-- Consignes --
(a) Recopiez un passage du récit sur les premières sorties après la mort d'un enfant : commencez aux mots « Les premières sorties » et arrêtez-vous après « la vie normale. ».
(b) Dans le récit sur les premières sorties après la mort d'un enfant, traduisez en anglais la phrase « Et comme pour bien d’autres expériences, l’appréhension est souvent plus effrayante que le réel. »
(c) Reprenez le récit sur les premières sorties après la mort d'un enfant et prolongez-le à partir de sa dernière phrase.

-- Texte fourni --
......

Les premières sorties furent difficiles. J’avais tellement peur des autres. Aller au café ou à la fruiterie, des endroits que nous fréquentions sur une base régulière, fut effrayant. J’avais envie de crier au monde que mon enfant était mort, j’aurais voulu que mon corps parle à ma place. Qu’on le sache en me voyant. Que je reçoive de l’empathie avant même d’avoir ouvert la bouche. Mon amoureux, généreux, est allé dans les commerces de proximité qui connaissaient notre famille, annoncer le décès du bébé. Comme pour bien d’autres expériences, c’est la première fois la plus difficile. Et comme pour bien d’autres expériences, l’appréhension est souvent plus effrayante que le réel. Mon retour, dans ce quotidien, m’a finalement fait du bien. Il m’a permis de reprendre contact avec la vie normale.

......

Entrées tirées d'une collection

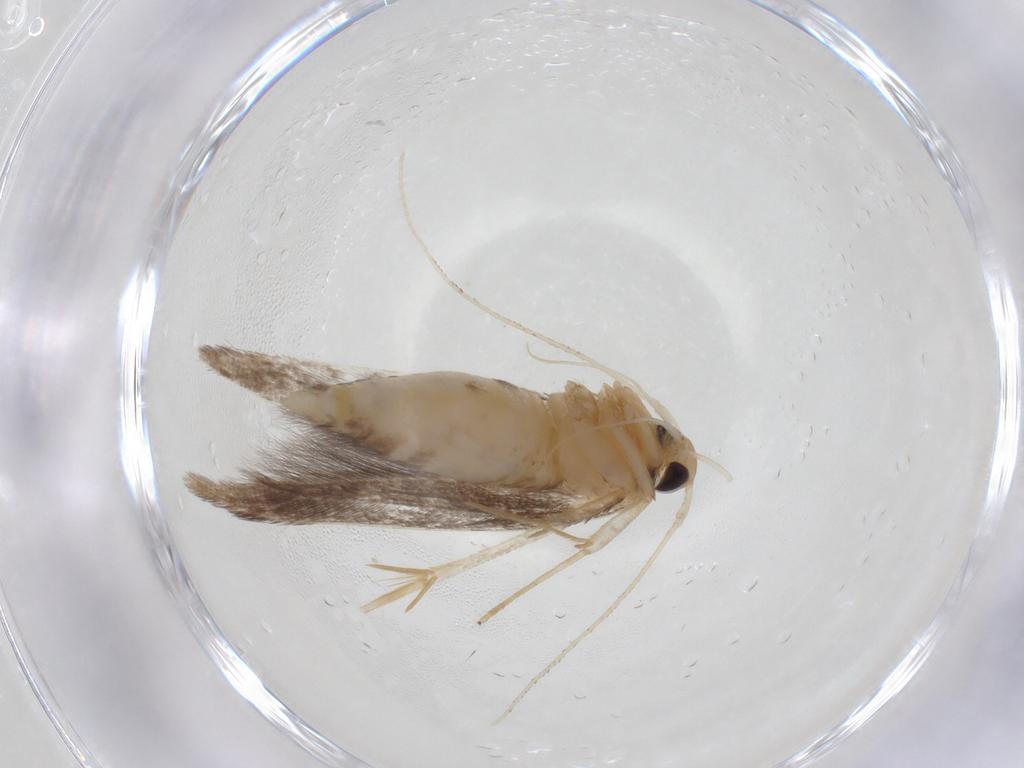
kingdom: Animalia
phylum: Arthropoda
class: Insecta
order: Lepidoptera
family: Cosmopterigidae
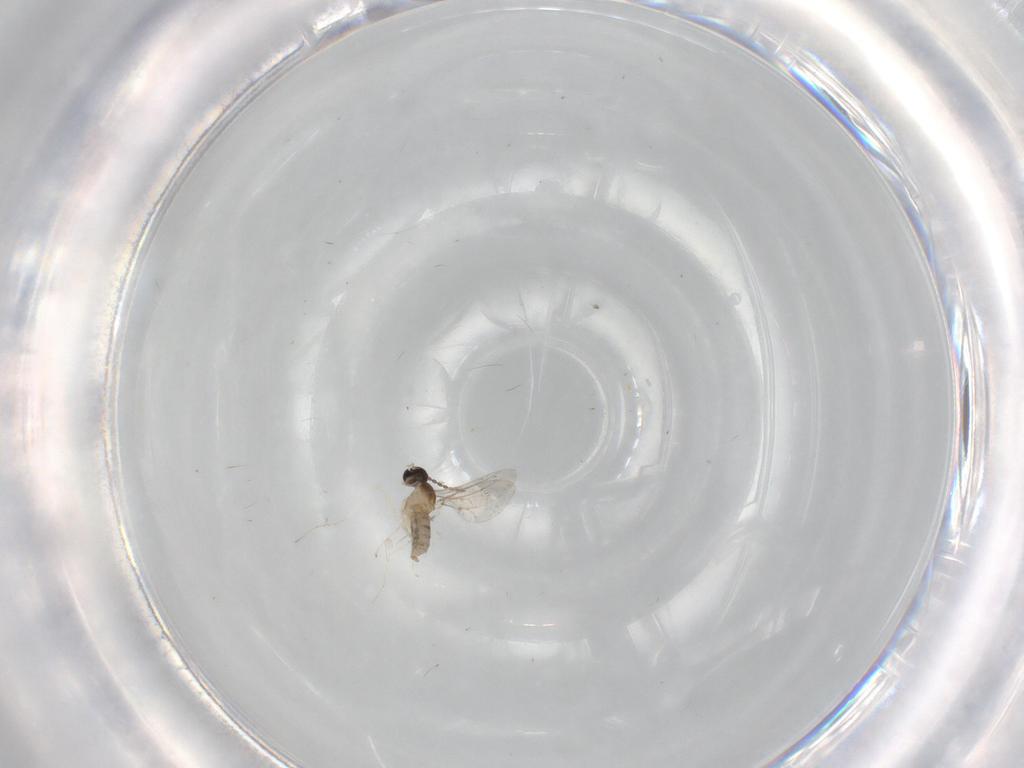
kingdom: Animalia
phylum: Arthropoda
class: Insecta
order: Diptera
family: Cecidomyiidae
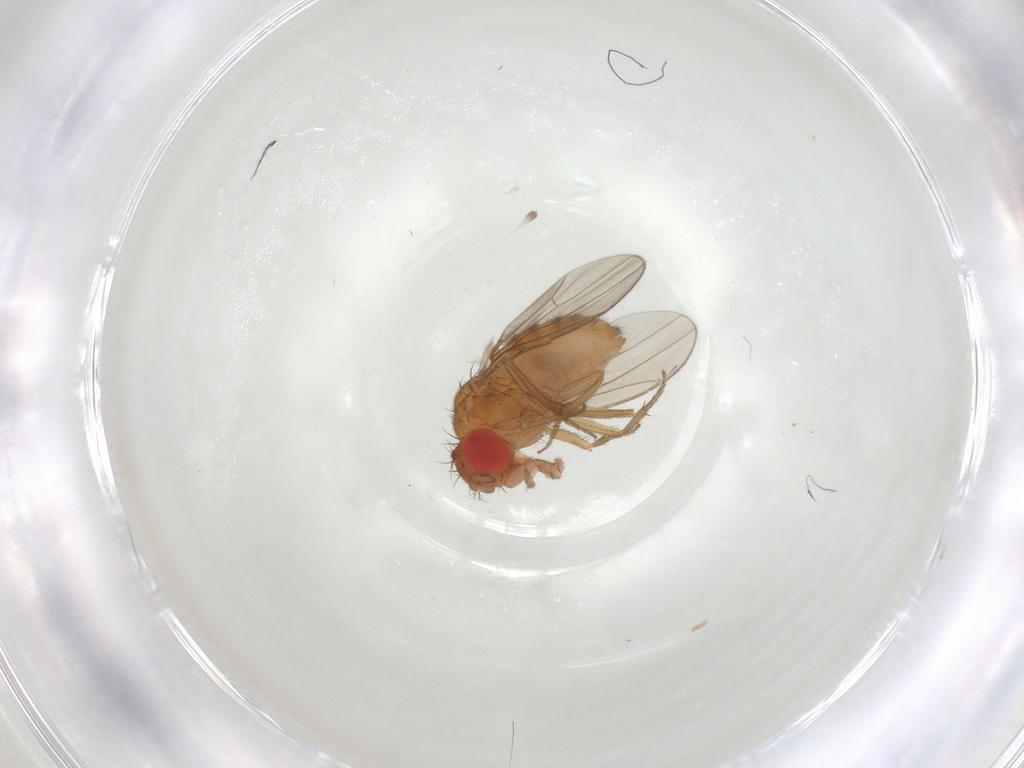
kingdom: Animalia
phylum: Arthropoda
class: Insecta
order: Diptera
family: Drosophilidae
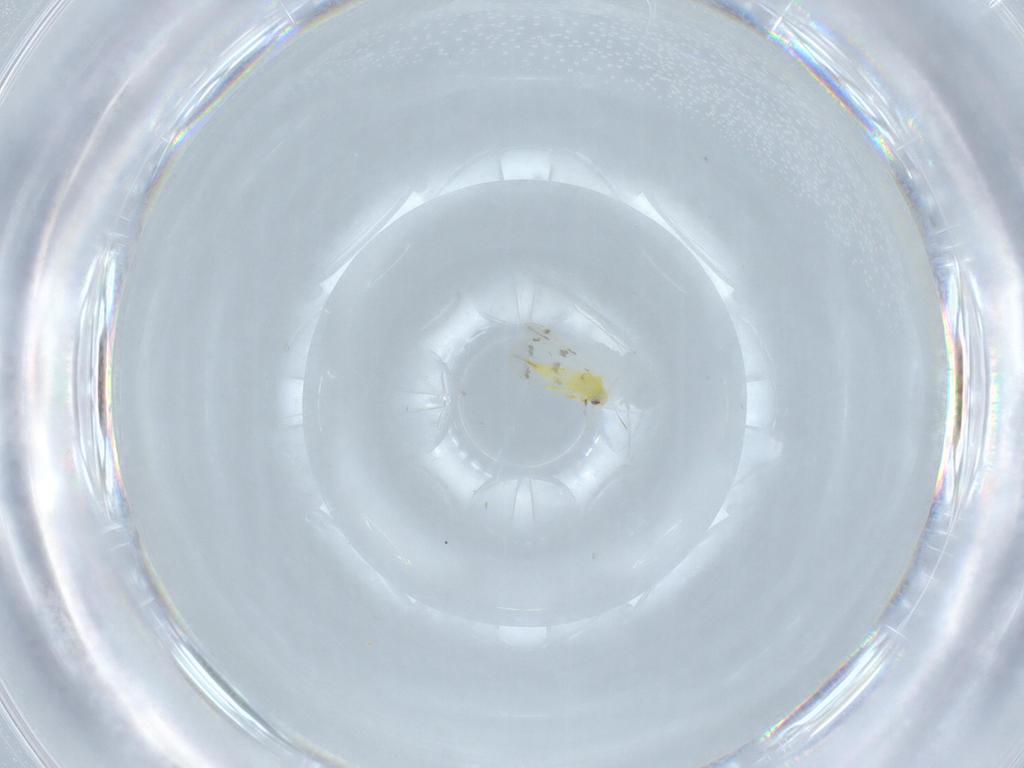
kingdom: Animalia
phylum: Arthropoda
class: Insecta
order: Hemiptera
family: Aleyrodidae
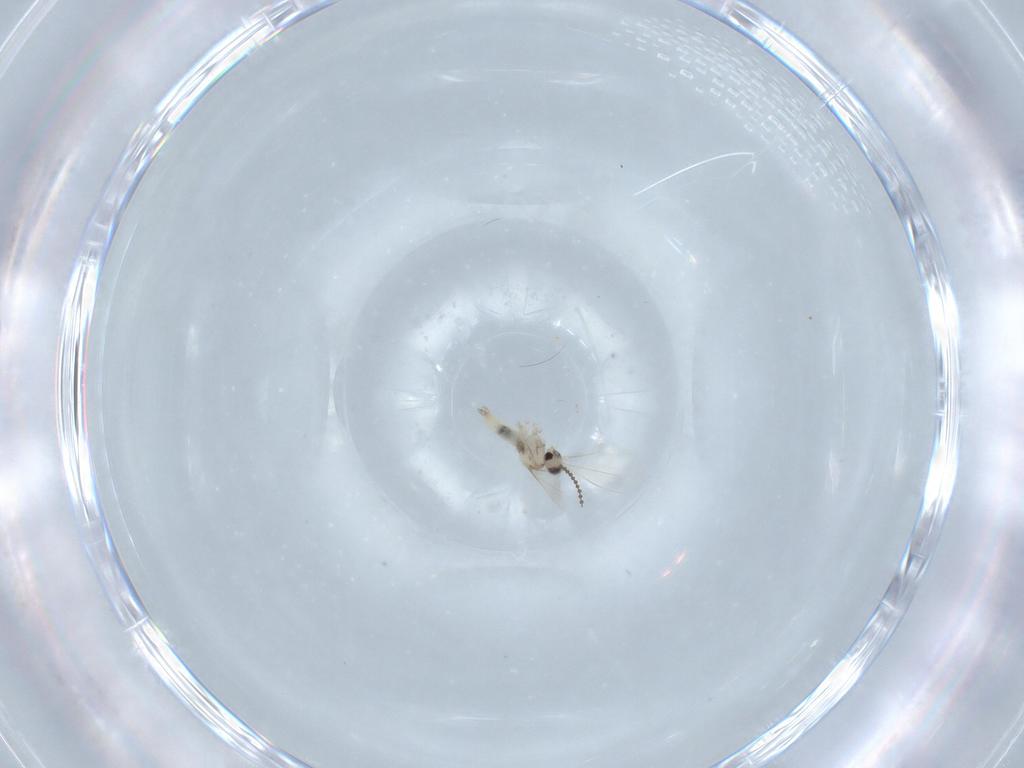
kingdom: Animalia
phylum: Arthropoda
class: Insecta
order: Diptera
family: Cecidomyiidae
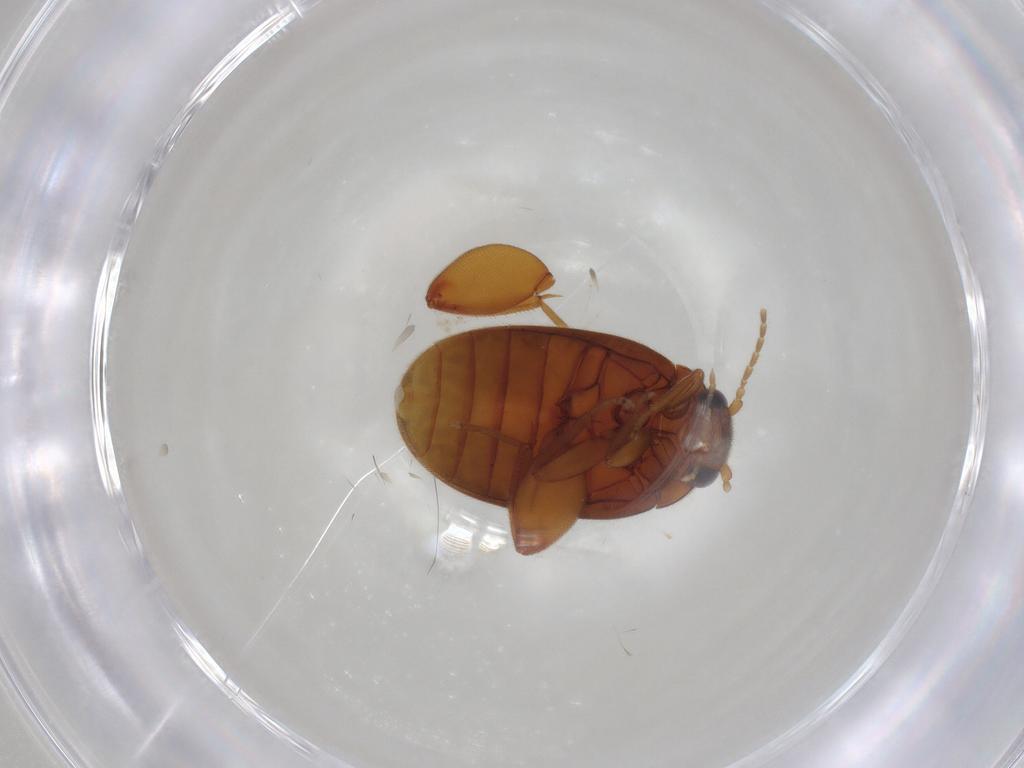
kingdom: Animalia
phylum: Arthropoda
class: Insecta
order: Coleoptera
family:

......

-- Réponses attendues --
(a)
Les premières sorties furent difficiles. J’avais tellement peur des autres. Aller au café ou à la fruiterie, des endroits que nous fréquentions sur une base régulière, fut effrayant. J’avais envie de crier au monde que mon enfant était mort, j’aurais voulu que mon corps parle à ma place. Qu’on le sache en me voyant. Que je reçoive de l’empathie avant même d’avoir ouvert la bouche. Mon amoureux, généreux, est allé dans les commerces de proximité qui connaissaient notre famille, annoncer le décès du bébé. Comme pour bien d’autres expériences, c’est la première fois la plus difficile. Et comme pour bien d’autres expériences, l’appréhension est souvent plus effrayante que le réel. Mon retour, dans ce quotidien, m’a finalement fait du bien. Il m’a permis de reprendre contact avec la vie normale.

(b) And as with many other experiences, the apprehension is often more frightening than reality.

(c)
J’aimerais parler des ressources, parce que quand je suis rentrée à la maison après le décès de Françoise, je me suis sentie tellement seule. L’hôpital ne te prend plus en charge. Le CLSC peut tarder à te contacter. Dans mon cas, on m’a contactée trois semaines après son décès pour me dire que quelqu’un m’appellerait dans les semaines à venir. Alors que je savais que le CLSC s’empresse à t’envoyer une infirmière au retour à la maison avec un bébé vivant, il te laisse seule dans ton lit quand ton enfant est mort. Quelle injustice. La perte d’un enfant peut marginaliser. Isoler. On ne suit pas le scénario prévu.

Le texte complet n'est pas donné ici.